▸ Problem description
Return the stretch from the line with "straw: present [223,454,274,547]" through the line with "bowl: none [394,166,483,233]" in the data below, character for character, skipping all pictures.

▸ Data records
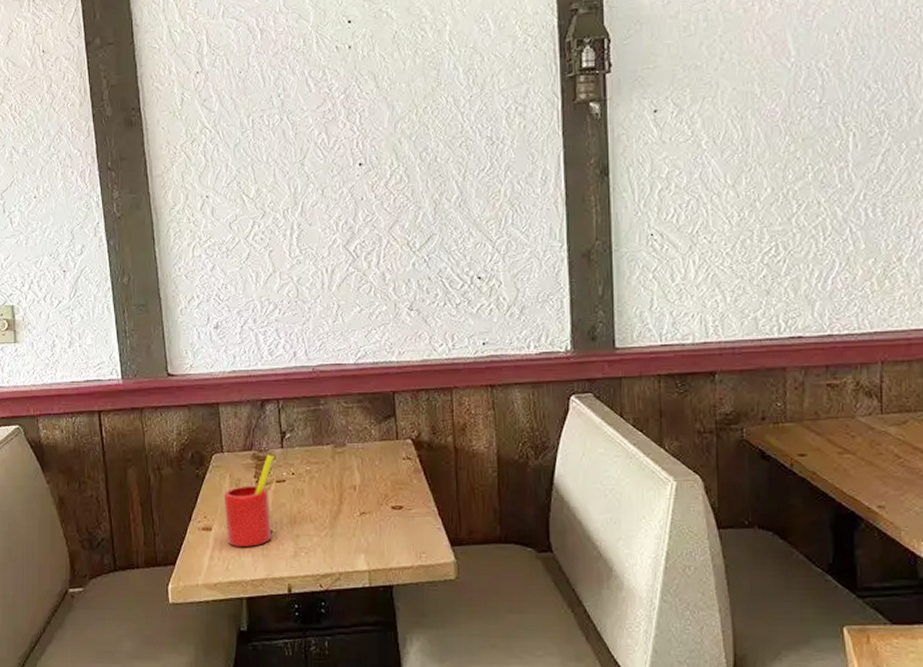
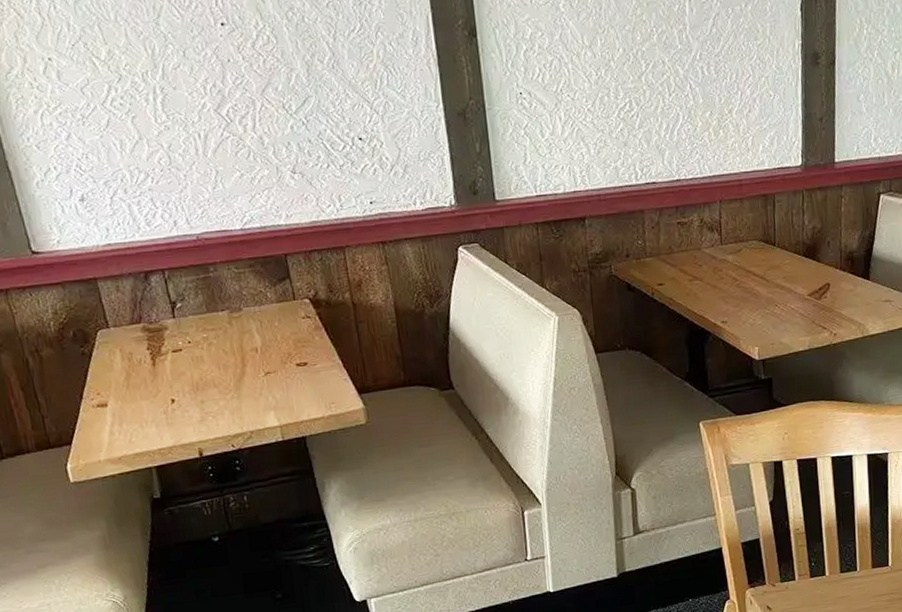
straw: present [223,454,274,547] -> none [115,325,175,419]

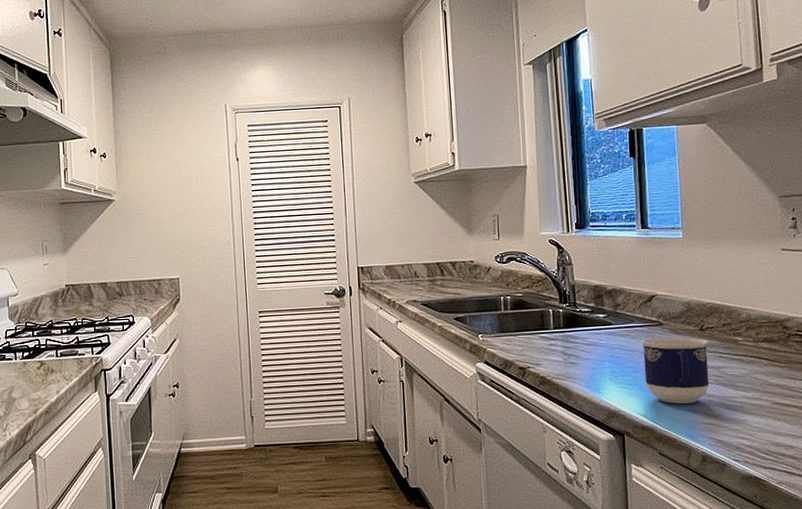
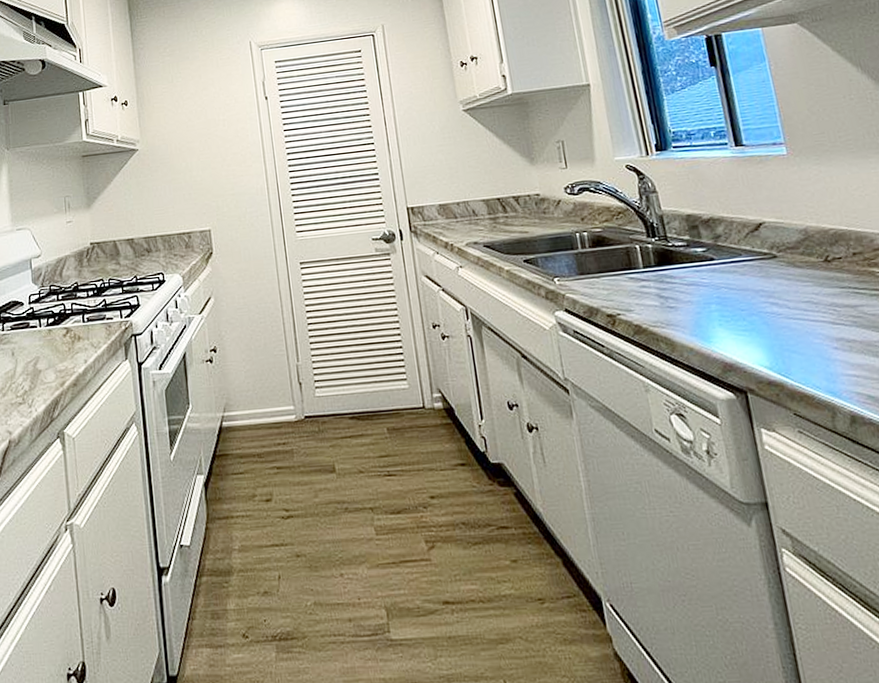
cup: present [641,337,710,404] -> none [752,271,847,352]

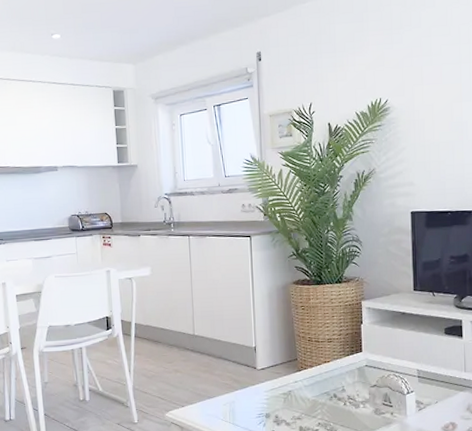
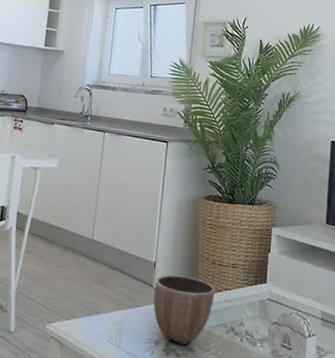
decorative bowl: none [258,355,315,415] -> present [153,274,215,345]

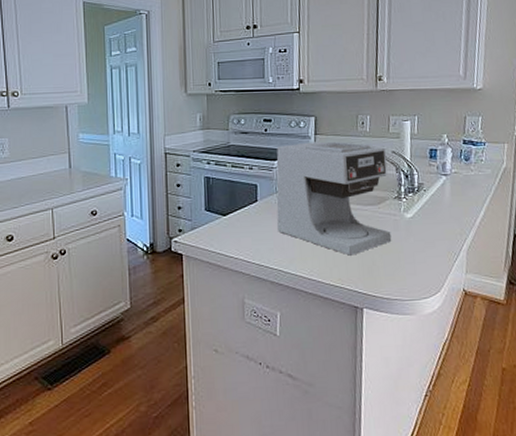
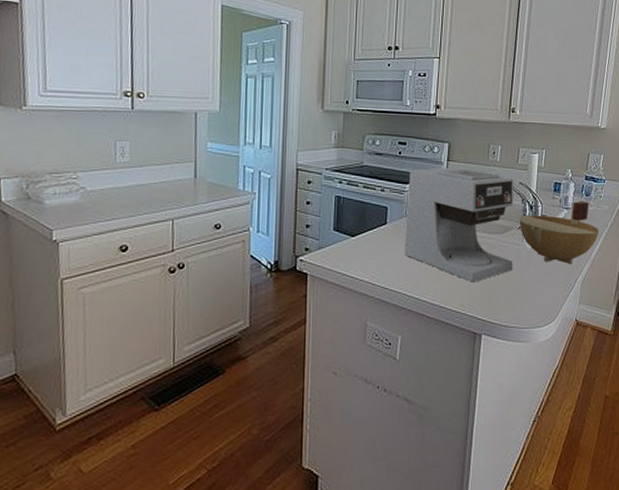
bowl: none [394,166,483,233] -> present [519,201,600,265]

---

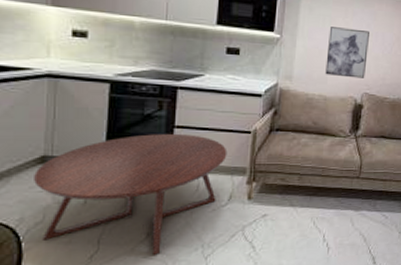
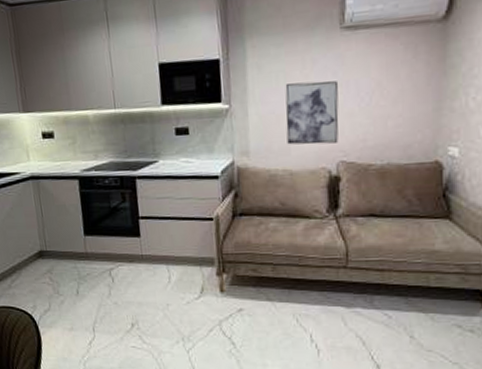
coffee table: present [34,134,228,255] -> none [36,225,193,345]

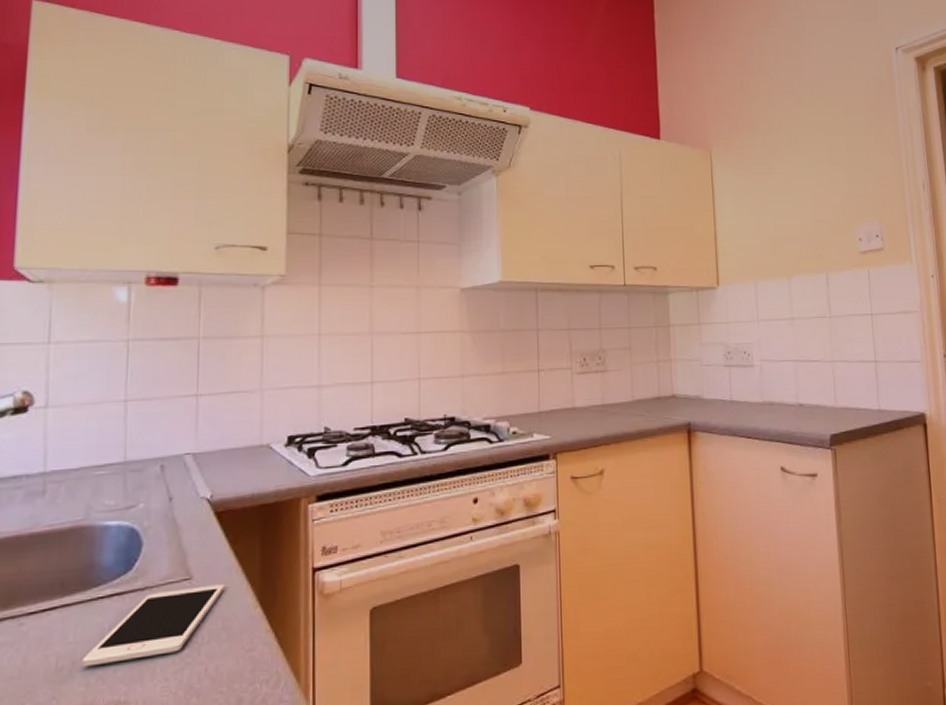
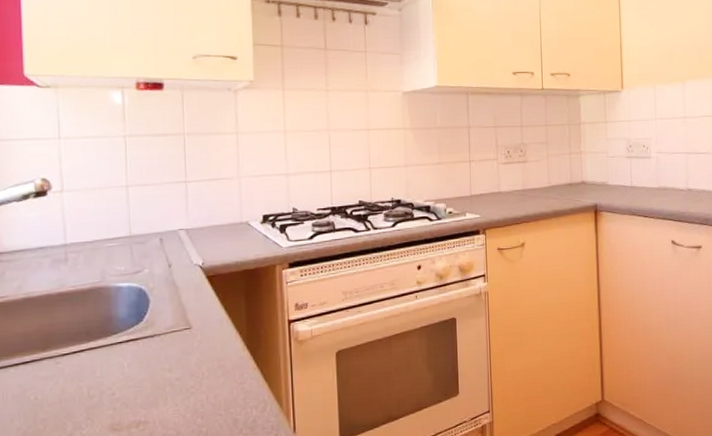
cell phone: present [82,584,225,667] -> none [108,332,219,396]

---

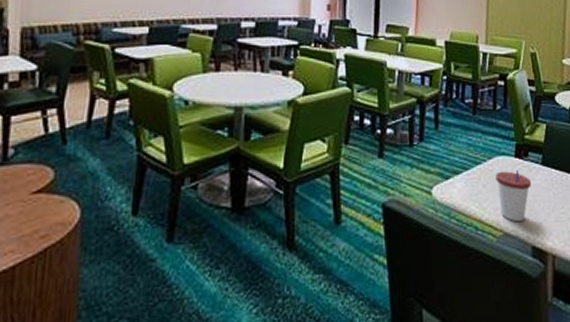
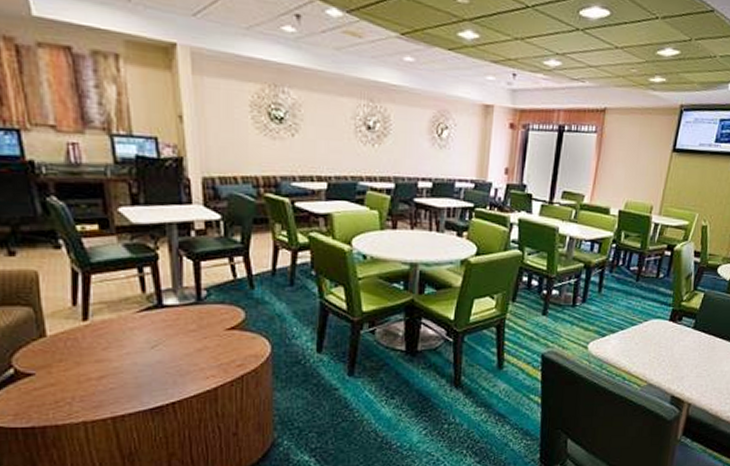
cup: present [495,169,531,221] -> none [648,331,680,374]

▸ Result of this exercise
straw: present [223,454,274,547] -> none [115,325,175,419]

cup: present [641,337,710,404] -> none [752,271,847,352]

decorative bowl: none [258,355,315,415] -> present [153,274,215,345]

bowl: none [394,166,483,233] -> present [519,201,600,265]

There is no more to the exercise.